What is most amazing to me, though, is that so many people can excel while living in a country that gives them so little incentive to, and so little recognition when they do. It's a sorry thing that a country with so much to recommend it has so little interest in its brightest and its best. There's a kind of mass inferiority complex in New Zealand, and it's probably the most regrettable facet of our national psyche. It's that little voice in the back of our minds that tells us that the imported product must be better than the local one whenever we have to make a choice; or when a sporting team that has slogged its guts out loses a game after a winning streak, it's what makes us say "well, back to our normal form now, I guess. ha ha ha".
We hear the phrase "brain drain" all the time these days, often couched in a way that imputes a kind of disloyalty to those leaving. Well it's time we woke up: when the river dries out, the buffalo will go elsewhere, and it's just the same with talent: if there's no reason to stay, how can we blame our brightest minds for leaving?
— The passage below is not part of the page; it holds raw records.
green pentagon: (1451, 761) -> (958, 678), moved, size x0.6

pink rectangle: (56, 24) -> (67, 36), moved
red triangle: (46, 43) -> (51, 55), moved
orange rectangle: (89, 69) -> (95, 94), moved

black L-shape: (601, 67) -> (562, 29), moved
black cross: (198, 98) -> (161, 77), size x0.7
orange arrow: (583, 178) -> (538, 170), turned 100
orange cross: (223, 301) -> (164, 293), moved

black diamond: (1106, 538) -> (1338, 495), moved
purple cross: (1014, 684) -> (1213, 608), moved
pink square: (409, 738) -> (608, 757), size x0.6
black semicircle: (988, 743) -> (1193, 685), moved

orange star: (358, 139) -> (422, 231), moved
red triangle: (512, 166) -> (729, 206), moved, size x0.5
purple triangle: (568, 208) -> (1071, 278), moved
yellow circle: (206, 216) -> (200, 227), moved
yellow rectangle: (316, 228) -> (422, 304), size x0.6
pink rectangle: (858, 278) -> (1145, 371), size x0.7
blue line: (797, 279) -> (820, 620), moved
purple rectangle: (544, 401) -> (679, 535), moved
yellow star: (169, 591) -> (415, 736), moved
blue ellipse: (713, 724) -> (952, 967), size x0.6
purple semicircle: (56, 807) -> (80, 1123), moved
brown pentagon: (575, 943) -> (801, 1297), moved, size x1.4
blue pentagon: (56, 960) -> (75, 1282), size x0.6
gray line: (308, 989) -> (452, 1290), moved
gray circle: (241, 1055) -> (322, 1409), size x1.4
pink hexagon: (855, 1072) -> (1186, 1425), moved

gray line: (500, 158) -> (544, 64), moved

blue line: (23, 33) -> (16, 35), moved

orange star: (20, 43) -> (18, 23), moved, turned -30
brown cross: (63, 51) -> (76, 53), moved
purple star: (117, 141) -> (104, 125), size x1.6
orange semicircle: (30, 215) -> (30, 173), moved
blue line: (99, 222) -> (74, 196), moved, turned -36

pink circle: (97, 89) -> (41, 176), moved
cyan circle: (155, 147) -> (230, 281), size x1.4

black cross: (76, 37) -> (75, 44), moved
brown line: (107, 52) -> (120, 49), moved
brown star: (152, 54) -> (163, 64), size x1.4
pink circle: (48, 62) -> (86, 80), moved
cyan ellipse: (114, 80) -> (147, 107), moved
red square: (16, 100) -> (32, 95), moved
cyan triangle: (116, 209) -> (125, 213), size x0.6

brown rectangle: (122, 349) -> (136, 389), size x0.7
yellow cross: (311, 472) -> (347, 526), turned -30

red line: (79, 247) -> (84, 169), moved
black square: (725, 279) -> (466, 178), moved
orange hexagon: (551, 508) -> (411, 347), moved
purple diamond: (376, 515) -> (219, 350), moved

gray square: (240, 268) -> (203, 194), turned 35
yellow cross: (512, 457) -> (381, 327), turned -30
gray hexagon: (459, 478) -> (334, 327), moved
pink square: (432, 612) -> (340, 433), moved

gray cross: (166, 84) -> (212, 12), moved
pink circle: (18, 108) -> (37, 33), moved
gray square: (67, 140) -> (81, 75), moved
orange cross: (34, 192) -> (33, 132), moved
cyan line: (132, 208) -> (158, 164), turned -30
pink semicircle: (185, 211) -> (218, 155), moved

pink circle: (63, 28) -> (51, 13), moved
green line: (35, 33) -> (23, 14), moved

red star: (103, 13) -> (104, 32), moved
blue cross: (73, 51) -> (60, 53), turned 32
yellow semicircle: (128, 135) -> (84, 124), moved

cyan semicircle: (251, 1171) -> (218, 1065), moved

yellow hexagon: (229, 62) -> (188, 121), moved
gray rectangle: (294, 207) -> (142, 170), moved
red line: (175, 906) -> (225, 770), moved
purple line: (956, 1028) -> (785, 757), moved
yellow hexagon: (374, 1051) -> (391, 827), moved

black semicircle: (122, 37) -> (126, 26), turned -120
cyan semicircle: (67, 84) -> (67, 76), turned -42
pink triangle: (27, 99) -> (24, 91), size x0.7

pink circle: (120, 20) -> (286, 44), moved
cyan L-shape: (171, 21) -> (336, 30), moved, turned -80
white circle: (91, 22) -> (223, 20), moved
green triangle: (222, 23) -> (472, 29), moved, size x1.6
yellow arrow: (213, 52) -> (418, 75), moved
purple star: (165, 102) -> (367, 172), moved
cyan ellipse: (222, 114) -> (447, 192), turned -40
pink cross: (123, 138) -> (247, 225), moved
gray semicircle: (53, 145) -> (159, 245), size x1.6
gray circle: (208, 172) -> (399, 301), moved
New Zealand is in real danger of becoming a McDonald's nation - nothing more than a bland plastic replica of suburban USA - simply because we can't seem to believe that we are as good as we are, or that our own culture and expertise have the value they do. As long as we remain focused on the trap of being "Little America", we're ignoring our greatest strengths - our individuality, our number-8-wire approach to finding novel solutions to problems, and an inherent humanity that believes that there might be more or better reasons for doing something than just the bucks in the bank.